-------- Recorded data --------
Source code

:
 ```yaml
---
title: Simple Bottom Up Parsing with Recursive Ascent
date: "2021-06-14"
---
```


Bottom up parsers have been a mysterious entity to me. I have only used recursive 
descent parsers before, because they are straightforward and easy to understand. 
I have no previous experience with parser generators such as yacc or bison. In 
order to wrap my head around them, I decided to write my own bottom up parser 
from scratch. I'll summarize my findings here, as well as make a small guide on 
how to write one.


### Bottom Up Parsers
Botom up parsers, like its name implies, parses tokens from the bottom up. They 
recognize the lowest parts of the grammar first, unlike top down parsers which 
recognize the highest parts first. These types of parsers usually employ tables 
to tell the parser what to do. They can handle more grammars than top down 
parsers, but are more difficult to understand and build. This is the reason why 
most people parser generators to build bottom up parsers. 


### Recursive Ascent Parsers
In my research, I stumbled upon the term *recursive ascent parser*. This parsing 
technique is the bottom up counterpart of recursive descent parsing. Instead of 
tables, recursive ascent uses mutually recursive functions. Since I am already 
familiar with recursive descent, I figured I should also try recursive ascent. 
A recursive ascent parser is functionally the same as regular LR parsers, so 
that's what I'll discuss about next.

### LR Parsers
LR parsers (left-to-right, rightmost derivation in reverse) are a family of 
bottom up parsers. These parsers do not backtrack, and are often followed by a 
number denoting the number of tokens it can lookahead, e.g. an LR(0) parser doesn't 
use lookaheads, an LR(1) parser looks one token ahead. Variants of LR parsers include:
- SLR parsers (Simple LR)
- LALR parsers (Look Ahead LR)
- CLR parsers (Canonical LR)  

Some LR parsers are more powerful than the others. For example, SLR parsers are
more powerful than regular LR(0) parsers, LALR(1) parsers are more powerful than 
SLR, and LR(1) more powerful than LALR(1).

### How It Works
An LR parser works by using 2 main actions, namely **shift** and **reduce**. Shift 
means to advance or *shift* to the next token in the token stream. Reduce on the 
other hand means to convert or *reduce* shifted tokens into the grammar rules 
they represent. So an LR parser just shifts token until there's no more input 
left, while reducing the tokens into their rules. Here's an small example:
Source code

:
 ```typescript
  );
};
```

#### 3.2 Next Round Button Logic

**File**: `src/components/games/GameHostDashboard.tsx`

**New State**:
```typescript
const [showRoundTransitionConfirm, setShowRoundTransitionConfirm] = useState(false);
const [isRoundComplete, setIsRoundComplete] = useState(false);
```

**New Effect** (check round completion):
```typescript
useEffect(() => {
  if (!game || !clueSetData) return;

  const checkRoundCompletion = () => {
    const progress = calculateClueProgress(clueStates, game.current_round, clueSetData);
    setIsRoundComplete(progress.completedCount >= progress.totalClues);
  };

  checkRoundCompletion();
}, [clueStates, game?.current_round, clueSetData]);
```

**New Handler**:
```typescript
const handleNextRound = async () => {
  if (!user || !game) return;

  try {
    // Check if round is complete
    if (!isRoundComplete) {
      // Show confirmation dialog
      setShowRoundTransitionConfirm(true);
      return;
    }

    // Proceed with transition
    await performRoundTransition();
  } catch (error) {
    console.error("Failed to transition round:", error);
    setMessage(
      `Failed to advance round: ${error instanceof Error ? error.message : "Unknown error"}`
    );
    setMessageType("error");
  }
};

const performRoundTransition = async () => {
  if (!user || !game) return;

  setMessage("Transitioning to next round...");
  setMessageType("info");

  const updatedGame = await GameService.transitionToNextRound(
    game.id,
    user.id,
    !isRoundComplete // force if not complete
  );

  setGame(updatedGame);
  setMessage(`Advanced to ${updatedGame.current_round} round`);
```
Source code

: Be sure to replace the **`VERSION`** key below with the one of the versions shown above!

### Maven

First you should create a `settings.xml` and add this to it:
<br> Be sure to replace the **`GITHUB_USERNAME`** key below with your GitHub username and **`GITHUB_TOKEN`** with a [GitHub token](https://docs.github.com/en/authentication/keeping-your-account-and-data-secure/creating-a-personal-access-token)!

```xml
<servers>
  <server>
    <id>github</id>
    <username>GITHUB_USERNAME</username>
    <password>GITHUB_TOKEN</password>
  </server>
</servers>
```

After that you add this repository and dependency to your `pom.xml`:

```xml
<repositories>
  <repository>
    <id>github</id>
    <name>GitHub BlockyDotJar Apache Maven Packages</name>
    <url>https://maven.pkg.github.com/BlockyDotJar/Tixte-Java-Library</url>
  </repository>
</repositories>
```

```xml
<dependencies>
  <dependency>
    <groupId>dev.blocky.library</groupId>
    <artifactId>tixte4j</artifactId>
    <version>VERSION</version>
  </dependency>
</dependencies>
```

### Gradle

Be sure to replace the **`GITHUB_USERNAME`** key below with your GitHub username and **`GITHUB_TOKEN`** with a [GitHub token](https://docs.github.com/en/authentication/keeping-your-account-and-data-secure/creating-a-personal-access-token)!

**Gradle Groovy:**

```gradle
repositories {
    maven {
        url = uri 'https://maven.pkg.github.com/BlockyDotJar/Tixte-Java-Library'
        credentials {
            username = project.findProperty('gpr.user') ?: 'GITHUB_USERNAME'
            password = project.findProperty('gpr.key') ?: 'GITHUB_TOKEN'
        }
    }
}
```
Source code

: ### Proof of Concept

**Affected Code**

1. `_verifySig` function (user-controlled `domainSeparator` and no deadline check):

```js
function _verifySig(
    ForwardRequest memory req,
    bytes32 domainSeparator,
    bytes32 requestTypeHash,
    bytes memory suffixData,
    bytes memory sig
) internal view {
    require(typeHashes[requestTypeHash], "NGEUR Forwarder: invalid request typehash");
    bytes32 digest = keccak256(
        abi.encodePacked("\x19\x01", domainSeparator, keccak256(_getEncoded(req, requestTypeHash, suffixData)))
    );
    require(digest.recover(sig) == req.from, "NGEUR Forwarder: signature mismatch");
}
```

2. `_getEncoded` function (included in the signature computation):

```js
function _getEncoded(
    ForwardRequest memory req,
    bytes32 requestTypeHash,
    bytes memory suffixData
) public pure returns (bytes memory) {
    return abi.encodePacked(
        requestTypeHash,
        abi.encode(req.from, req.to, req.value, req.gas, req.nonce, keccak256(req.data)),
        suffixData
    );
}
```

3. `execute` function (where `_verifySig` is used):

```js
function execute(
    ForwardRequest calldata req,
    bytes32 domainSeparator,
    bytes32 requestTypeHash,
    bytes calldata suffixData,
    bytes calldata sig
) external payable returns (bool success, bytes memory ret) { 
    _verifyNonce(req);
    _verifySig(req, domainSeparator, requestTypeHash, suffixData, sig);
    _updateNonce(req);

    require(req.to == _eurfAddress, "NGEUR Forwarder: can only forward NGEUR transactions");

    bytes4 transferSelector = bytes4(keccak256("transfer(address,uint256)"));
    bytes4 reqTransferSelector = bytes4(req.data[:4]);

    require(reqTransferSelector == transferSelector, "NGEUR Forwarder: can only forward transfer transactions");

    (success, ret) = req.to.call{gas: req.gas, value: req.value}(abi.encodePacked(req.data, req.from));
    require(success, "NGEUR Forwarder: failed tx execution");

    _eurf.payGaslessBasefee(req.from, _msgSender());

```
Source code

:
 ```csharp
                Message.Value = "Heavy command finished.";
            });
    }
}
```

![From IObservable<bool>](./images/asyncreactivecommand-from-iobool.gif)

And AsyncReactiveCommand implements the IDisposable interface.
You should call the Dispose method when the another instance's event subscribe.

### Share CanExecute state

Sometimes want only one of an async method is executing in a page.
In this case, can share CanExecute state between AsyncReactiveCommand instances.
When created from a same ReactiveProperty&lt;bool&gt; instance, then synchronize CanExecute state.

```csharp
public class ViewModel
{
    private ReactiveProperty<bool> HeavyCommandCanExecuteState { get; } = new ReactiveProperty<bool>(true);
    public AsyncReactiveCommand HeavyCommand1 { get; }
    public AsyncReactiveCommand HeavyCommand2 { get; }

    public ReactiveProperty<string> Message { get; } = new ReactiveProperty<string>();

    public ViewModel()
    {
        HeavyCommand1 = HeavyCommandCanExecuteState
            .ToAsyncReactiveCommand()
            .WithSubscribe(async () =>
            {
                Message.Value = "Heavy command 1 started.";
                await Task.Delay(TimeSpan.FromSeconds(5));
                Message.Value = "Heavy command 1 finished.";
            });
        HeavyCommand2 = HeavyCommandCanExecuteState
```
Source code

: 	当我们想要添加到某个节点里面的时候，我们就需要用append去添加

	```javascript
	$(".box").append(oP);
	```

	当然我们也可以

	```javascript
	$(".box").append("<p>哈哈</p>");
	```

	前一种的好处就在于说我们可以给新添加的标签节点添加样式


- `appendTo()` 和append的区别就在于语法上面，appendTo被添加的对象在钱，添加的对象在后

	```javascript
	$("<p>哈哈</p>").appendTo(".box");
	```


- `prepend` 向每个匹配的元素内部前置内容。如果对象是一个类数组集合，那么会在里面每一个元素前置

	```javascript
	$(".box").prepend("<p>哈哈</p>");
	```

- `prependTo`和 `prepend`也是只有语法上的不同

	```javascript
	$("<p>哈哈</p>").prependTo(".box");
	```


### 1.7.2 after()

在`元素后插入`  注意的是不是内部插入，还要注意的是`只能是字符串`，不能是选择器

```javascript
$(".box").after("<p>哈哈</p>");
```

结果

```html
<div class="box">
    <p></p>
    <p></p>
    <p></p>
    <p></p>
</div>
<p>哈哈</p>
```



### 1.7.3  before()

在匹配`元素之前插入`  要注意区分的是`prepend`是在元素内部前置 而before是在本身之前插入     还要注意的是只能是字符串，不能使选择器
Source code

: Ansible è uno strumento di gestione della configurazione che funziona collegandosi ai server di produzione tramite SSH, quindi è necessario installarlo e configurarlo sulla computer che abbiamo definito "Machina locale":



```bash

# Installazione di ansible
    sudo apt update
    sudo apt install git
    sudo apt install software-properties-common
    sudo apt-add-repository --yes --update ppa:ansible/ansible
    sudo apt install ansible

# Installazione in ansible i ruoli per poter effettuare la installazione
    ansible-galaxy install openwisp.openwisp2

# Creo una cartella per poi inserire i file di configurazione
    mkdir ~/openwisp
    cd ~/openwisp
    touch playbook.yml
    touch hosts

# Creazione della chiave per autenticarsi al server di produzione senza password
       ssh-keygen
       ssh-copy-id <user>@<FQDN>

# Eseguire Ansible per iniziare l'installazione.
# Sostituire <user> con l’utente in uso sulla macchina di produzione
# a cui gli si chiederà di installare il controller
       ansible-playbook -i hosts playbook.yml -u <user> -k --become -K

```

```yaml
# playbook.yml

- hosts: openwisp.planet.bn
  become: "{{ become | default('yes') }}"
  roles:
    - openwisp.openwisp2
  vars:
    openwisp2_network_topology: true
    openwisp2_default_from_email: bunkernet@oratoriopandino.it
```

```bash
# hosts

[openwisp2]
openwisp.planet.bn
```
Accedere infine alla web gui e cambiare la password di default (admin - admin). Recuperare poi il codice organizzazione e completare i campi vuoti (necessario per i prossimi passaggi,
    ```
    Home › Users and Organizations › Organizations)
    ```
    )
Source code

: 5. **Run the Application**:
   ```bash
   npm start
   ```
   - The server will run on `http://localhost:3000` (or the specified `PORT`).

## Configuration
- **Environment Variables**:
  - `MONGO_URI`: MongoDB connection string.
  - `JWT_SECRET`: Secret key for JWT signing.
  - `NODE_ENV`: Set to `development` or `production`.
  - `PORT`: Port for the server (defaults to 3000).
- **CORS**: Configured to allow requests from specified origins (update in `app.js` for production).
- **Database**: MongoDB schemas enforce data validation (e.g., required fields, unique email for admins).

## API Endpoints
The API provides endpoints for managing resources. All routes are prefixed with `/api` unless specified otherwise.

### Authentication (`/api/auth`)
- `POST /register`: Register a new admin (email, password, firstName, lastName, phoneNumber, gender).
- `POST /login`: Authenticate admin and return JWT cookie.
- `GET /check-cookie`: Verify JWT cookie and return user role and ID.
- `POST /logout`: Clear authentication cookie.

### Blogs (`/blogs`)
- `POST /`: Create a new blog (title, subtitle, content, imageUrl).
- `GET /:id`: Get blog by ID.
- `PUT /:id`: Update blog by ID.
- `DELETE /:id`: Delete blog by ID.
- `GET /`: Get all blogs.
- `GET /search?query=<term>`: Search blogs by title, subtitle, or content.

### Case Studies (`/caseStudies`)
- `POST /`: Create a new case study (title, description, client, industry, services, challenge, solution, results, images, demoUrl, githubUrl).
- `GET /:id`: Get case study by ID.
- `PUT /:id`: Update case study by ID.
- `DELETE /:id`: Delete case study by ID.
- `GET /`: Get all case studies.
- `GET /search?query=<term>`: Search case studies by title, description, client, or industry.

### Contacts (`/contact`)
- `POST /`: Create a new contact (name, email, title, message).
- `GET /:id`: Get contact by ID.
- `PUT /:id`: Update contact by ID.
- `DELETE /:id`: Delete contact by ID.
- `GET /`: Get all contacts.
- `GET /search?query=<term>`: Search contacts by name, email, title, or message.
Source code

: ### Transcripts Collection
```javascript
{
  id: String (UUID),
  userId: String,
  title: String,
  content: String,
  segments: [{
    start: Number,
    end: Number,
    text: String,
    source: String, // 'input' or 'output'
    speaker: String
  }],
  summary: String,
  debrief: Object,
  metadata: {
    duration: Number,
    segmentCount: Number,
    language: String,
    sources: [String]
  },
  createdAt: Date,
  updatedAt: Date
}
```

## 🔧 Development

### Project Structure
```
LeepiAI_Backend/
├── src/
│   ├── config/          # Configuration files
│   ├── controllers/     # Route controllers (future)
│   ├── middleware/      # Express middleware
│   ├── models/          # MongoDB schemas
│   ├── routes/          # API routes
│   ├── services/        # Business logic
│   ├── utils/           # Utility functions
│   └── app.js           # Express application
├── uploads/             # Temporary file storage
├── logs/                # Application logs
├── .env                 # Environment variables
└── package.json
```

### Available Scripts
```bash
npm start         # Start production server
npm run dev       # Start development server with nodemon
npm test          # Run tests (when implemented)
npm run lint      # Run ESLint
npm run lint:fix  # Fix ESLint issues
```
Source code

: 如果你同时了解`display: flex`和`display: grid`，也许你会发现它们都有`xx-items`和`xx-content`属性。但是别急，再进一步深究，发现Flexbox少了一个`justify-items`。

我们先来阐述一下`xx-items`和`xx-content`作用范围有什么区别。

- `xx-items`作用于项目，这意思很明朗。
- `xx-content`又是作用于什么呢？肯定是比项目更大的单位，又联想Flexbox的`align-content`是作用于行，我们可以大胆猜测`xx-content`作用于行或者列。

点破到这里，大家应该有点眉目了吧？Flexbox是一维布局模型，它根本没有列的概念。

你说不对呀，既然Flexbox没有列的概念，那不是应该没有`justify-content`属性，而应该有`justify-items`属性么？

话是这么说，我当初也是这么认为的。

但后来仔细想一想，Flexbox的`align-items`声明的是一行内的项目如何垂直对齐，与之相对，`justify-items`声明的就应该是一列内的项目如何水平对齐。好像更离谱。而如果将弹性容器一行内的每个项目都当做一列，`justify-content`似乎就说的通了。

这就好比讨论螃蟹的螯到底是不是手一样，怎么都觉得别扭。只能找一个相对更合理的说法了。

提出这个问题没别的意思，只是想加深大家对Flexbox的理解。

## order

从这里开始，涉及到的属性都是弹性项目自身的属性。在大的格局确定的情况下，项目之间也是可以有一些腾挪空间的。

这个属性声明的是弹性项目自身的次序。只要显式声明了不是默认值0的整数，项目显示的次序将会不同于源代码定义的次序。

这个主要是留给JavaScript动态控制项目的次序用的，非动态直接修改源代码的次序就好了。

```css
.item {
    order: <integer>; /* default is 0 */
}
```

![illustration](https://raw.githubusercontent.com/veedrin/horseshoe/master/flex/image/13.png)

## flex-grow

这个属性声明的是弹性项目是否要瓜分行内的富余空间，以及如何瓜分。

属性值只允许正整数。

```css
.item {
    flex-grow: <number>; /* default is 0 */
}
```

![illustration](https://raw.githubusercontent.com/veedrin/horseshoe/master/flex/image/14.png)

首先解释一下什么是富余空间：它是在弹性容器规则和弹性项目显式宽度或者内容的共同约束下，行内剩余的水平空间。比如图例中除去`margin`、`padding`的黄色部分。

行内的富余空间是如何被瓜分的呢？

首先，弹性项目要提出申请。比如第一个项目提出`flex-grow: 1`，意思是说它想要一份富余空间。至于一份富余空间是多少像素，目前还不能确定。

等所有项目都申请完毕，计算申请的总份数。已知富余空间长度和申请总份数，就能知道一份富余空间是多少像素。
--------
- _Assigned task_: An exact copy of the data is needed, running from its first line through the line that holds "### Bottom Up Parsers", and nothing beyond that.

- _Task answer_:
Source code

:
 ```yaml
---
title: Simple Bottom Up Parsing with Recursive Ascent
date: "2021-06-14"
---
```


Bottom up parsers have been a mysterious entity to me. I have only used recursive 
descent parsers before, because they are straightforward and easy to understand. 
I have no previous experience with parser generators such as yacc or bison. In 
order to wrap my head around them, I decided to write my own bottom up parser 
from scratch. I'll summarize my findings here, as well as make a small guide on 
how to write one.


### Bottom Up Parsers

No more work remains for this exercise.